# Exercise details:
Take the data below and copy exactly the lines starting at the one with "Contrast-enhanced abdominal CT, one" and finishing at the one with "- portal vein", both included.

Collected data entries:

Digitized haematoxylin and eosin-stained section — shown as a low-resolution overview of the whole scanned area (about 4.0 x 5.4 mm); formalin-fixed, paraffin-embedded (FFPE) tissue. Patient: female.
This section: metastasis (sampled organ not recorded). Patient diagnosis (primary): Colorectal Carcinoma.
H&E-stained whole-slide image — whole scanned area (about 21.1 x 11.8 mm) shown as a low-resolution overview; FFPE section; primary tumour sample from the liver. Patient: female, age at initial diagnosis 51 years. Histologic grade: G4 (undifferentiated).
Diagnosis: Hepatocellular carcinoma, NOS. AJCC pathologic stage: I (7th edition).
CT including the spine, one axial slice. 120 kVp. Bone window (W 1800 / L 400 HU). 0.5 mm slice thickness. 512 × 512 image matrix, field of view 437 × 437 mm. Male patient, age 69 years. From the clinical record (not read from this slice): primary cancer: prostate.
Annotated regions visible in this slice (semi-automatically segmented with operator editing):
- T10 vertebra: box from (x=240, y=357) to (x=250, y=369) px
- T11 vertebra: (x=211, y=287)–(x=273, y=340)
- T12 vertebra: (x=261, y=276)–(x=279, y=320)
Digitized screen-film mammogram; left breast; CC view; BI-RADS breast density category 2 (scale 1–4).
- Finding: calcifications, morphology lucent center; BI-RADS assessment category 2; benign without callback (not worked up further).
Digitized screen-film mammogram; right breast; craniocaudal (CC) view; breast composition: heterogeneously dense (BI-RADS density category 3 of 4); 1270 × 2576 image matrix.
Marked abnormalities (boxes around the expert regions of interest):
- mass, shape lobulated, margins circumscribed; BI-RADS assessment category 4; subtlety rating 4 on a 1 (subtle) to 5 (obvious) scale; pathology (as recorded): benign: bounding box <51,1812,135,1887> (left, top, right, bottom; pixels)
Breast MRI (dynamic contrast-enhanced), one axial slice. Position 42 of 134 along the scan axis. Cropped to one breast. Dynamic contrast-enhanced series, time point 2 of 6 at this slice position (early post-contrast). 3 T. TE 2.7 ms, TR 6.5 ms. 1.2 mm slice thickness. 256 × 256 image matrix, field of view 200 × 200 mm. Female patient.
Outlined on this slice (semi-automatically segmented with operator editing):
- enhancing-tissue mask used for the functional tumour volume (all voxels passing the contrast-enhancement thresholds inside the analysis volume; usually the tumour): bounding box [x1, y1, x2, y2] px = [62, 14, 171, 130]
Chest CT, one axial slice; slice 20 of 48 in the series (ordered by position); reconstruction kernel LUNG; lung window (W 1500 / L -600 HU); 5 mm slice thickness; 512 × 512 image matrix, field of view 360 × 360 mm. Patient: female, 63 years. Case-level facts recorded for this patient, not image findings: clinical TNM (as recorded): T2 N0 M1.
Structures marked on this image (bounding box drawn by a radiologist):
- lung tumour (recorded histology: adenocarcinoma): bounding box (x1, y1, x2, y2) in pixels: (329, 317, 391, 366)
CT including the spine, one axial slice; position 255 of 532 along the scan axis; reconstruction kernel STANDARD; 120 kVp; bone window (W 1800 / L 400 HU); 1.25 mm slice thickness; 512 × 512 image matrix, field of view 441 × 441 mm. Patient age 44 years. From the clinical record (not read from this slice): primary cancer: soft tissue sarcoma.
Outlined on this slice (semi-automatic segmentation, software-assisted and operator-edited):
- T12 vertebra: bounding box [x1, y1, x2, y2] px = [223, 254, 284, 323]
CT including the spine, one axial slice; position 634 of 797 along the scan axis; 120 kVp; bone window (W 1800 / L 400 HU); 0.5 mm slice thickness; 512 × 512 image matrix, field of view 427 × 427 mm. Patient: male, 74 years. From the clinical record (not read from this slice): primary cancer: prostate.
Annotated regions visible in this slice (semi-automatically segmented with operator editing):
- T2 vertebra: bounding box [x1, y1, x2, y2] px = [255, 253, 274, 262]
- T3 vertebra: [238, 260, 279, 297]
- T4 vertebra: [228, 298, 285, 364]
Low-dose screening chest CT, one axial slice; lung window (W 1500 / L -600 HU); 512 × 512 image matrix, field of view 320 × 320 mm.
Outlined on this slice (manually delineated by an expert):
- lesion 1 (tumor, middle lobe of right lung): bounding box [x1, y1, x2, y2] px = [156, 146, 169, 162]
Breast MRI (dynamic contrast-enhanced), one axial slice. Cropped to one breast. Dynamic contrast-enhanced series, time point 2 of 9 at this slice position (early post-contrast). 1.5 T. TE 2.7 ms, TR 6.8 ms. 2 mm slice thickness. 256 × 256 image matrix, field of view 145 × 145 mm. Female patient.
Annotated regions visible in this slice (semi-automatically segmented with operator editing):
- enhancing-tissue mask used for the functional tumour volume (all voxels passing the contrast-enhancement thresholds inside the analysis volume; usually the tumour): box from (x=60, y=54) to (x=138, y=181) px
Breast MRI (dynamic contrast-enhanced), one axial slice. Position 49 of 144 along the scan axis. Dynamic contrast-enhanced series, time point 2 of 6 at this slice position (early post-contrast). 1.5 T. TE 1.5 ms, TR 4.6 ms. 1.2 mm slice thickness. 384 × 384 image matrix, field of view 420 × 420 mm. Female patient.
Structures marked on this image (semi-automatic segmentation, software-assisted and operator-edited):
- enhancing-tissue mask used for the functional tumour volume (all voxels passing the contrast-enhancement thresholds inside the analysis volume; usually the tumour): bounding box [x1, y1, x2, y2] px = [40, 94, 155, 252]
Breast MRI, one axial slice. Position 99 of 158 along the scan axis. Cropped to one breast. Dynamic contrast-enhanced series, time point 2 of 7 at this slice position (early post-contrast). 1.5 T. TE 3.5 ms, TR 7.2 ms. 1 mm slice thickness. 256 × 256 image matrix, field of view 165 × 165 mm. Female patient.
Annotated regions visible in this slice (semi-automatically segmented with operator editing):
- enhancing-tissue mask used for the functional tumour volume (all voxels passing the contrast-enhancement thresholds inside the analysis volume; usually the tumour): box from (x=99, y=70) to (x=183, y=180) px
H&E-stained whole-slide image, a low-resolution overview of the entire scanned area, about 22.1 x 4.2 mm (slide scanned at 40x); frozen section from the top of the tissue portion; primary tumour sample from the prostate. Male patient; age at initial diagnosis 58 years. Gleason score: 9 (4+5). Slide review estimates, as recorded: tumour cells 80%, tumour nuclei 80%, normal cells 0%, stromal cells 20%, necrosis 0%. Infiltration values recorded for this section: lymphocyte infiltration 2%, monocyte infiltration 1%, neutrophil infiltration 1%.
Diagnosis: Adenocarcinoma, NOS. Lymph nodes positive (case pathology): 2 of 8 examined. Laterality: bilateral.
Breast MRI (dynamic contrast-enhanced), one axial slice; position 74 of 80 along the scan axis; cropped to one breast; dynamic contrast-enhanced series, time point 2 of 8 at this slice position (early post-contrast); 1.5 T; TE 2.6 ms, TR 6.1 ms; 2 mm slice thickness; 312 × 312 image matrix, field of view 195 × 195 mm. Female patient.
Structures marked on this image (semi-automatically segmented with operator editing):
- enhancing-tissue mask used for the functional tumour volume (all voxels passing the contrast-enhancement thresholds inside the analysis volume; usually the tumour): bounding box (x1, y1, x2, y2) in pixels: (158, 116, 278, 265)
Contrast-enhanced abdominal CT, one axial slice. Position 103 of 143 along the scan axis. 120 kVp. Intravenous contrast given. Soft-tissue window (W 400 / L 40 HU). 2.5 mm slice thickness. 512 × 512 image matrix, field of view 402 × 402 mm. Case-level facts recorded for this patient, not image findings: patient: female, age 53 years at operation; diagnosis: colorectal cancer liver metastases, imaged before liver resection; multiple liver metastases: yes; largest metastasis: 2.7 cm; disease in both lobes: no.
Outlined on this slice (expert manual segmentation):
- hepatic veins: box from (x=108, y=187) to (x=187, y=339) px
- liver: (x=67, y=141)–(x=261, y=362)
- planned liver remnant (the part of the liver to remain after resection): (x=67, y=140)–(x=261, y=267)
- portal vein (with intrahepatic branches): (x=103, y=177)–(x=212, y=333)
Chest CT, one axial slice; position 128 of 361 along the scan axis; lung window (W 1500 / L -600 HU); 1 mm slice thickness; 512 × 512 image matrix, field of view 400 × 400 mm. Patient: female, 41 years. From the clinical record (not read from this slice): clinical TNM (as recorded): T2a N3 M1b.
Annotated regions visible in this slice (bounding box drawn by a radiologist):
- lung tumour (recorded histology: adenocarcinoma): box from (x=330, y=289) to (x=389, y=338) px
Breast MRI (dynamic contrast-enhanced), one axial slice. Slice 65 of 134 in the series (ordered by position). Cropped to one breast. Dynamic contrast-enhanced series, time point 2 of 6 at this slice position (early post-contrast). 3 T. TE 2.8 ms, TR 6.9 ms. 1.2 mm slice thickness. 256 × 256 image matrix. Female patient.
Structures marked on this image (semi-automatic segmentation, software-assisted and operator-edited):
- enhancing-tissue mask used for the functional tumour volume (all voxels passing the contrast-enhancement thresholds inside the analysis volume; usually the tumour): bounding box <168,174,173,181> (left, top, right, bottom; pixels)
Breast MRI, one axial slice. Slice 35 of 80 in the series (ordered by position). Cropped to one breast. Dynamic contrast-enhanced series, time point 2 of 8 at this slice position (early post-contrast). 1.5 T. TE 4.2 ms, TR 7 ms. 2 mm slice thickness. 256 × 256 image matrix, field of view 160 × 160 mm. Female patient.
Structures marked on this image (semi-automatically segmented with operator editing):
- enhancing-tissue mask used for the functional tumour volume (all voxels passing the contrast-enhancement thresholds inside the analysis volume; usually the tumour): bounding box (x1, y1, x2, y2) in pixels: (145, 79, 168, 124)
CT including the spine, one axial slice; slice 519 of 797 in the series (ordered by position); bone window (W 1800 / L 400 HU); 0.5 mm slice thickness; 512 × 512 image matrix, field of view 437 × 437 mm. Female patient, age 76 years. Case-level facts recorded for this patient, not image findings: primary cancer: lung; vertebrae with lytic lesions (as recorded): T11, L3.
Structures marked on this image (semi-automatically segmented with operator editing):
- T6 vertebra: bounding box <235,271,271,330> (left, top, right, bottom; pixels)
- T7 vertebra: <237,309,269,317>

# Finished task:
Contrast-enhanced abdominal CT, one axial slice. Position 103 of 143 along the scan axis. 120 kVp. Intravenous contrast given. Soft-tissue window (W 400 / L 40 HU). 2.5 mm slice thickness. 512 × 512 image matrix, field of view 402 × 402 mm. Case-level facts recorded for this patient, not image findings: patient: female, age 53 years at operation; diagnosis: colorectal cancer liver metastases, imaged before liver resection; multiple liver metastases: yes; largest metastasis: 2.7 cm; disease in both lobes: no.
Outlined on this slice (expert manual segmentation):
- hepatic veins: box from (x=108, y=187) to (x=187, y=339) px
- liver: (x=67, y=141)–(x=261, y=362)
- planned liver remnant (the part of the liver to remain after resection): (x=67, y=140)–(x=261, y=267)
- portal vein (with intrahepatic branches): (x=103, y=177)–(x=212, y=333)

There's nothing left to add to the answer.